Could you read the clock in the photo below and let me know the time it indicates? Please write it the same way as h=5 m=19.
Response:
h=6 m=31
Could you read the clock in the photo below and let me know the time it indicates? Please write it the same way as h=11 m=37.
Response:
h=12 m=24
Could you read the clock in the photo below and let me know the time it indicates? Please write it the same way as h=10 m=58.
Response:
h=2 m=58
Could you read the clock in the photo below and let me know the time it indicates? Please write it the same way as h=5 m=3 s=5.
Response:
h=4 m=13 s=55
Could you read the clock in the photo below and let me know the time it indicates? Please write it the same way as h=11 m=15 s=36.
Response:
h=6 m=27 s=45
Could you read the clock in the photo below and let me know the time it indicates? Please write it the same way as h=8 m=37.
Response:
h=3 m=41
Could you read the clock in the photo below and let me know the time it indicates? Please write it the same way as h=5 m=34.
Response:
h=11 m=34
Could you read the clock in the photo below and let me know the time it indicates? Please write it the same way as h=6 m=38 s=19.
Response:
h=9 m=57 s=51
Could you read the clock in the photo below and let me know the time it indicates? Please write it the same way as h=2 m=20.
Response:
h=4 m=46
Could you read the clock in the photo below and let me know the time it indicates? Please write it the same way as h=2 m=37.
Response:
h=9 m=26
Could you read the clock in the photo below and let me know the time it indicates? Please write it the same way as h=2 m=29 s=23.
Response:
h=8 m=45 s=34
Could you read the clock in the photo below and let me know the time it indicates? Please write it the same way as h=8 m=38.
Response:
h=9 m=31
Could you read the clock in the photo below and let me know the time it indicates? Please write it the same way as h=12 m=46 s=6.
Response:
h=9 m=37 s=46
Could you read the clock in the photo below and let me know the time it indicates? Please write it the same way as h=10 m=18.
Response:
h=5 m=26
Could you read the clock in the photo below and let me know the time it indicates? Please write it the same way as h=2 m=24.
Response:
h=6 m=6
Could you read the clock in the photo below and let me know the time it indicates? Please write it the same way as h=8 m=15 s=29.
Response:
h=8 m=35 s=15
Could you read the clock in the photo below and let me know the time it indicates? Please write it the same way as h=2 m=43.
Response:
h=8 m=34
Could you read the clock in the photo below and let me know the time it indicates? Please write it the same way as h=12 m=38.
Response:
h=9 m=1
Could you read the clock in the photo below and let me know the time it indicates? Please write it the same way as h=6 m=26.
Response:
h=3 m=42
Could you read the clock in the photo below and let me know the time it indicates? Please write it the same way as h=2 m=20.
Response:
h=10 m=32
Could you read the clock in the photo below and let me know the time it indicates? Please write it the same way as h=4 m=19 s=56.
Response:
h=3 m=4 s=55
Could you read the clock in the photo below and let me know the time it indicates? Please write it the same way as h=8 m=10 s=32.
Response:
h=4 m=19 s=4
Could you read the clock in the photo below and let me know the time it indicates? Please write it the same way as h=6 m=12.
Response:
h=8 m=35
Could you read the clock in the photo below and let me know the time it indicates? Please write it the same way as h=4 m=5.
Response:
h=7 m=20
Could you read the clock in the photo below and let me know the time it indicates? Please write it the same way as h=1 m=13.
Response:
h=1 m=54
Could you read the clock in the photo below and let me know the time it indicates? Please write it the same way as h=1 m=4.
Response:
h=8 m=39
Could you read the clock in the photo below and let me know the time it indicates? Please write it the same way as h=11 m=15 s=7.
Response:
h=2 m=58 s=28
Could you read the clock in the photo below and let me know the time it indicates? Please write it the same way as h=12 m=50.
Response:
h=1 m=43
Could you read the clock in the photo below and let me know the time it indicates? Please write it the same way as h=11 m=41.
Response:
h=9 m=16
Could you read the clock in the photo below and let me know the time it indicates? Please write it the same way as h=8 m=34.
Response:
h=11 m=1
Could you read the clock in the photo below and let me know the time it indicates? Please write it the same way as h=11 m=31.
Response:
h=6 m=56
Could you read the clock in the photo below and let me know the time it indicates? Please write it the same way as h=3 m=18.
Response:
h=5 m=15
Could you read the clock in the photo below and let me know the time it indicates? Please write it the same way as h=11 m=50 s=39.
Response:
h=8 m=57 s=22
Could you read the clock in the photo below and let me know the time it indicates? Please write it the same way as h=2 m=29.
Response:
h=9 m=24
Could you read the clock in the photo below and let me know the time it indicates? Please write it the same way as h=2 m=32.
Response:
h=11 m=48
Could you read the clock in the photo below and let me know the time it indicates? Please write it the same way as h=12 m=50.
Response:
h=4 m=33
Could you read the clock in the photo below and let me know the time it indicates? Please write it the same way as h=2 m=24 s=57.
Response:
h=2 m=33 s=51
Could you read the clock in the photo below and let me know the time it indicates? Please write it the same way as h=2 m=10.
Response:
──────────
Problem requirements:
Reproduce all of the records above, swapping each "Response" for "Answer" and leaving every other character unchanged.

Answer for this exercise:
Could you read the clock in the photo below and let me know the time it indicates? Please write it the same way as h=5 m=19.
Answer:
h=6 m=31
Could you read the clock in the photo below and let me know the time it indicates? Please write it the same way as h=11 m=37.
Answer:
h=12 m=24
Could you read the clock in the photo below and let me know the time it indicates? Please write it the same way as h=10 m=58.
Answer:
h=2 m=58
Could you read the clock in the photo below and let me know the time it indicates? Please write it the same way as h=5 m=3 s=5.
Answer:
h=4 m=13 s=55
Could you read the clock in the photo below and let me know the time it indicates? Please write it the same way as h=11 m=15 s=36.
Answer:
h=6 m=27 s=45
Could you read the clock in the photo below and let me know the time it indicates? Please write it the same way as h=8 m=37.
Answer:
h=3 m=41
Could you read the clock in the photo below and let me know the time it indicates? Please write it the same way as h=5 m=34.
Answer:
h=11 m=34
Could you read the clock in the photo below and let me know the time it indicates? Please write it the same way as h=6 m=38 s=19.
Answer:
h=9 m=57 s=51
Could you read the clock in the photo below and let me know the time it indicates? Please write it the same way as h=2 m=20.
Answer:
h=4 m=46
Could you read the clock in the photo below and let me know the time it indicates? Please write it the same way as h=2 m=37.
Answer:
h=9 m=26
Could you read the clock in the photo below and let me know the time it indicates? Please write it the same way as h=2 m=29 s=23.
Answer:
h=8 m=45 s=34
Could you read the clock in the photo below and let me know the time it indicates? Please write it the same way as h=8 m=38.
Answer:
h=9 m=31
Could you read the clock in the photo below and let me know the time it indicates? Please write it the same way as h=12 m=46 s=6.
Answer:
h=9 m=37 s=46
Could you read the clock in the photo below and let me know the time it indicates? Please write it the same way as h=10 m=18.
Answer:
h=5 m=26
Could you read the clock in the photo below and let me know the time it indicates? Please write it the same way as h=2 m=24.
Answer:
h=6 m=6
Could you read the clock in the photo below and let me know the time it indicates? Please write it the same way as h=8 m=15 s=29.
Answer:
h=8 m=35 s=15
Could you read the clock in the photo below and let me know the time it indicates? Please write it the same way as h=2 m=43.
Answer:
h=8 m=34
Could you read the clock in the photo below and let me know the time it indicates? Please write it the same way as h=12 m=38.
Answer:
h=9 m=1
Could you read the clock in the photo below and let me know the time it indicates? Please write it the same way as h=6 m=26.
Answer:
h=3 m=42
Could you read the clock in the photo below and let me know the time it indicates? Please write it the same way as h=2 m=20.
Answer:
h=10 m=32
Could you read the clock in the photo below and let me know the time it indicates? Please write it the same way as h=4 m=19 s=56.
Answer:
h=3 m=4 s=55
Could you read the clock in the photo below and let me know the time it indicates? Please write it the same way as h=8 m=10 s=32.
Answer:
h=4 m=19 s=4
Could you read the clock in the photo below and let me know the time it indicates? Please write it the same way as h=6 m=12.
Answer:
h=8 m=35
Could you read the clock in the photo below and let me know the time it indicates? Please write it the same way as h=4 m=5.
Answer:
h=7 m=20
Could you read the clock in the photo below and let me know the time it indicates? Please write it the same way as h=1 m=13.
Answer:
h=1 m=54
Could you read the clock in the photo below and let me know the time it indicates? Please write it the same way as h=1 m=4.
Answer:
h=8 m=39
Could you read the clock in the photo below and let me know the time it indicates? Please write it the same way as h=11 m=15 s=7.
Answer:
h=2 m=58 s=28
Could you read the clock in the photo below and let me know the time it indicates? Please write it the same way as h=12 m=50.
Answer:
h=1 m=43
Could you read the clock in the photo below and let me know the time it indicates? Please write it the same way as h=11 m=41.
Answer:
h=9 m=16
Could you read the clock in the photo below and let me know the time it indicates? Please write it the same way as h=8 m=34.
Answer:
h=11 m=1
Could you read the clock in the photo below and let me know the time it indicates? Please write it the same way as h=11 m=31.
Answer:
h=6 m=56
Could you read the clock in the photo below and let me know the time it indicates? Please write it the same way as h=3 m=18.
Answer:
h=5 m=15
Could you read the clock in the photo below and let me know the time it indicates? Please write it the same way as h=11 m=50 s=39.
Answer:
h=8 m=57 s=22
Could you read the clock in the photo below and let me know the time it indicates? Please write it the same way as h=2 m=29.
Answer:
h=9 m=24
Could you read the clock in the photo below and let me know the time it indicates? Please write it the same way as h=2 m=32.
Answer:
h=11 m=48
Could you read the clock in the photo below and let me know the time it indicates? Please write it the same way as h=12 m=50.
Answer:
h=4 m=33
Could you read the clock in the photo below and let me know the time it indicates? Please write it the same way as h=2 m=24 s=57.
Answer:
h=2 m=33 s=51
Could you read the clock in the photo below and let me know the time it indicates? Please write it the same way as h=2 m=10.
Answer:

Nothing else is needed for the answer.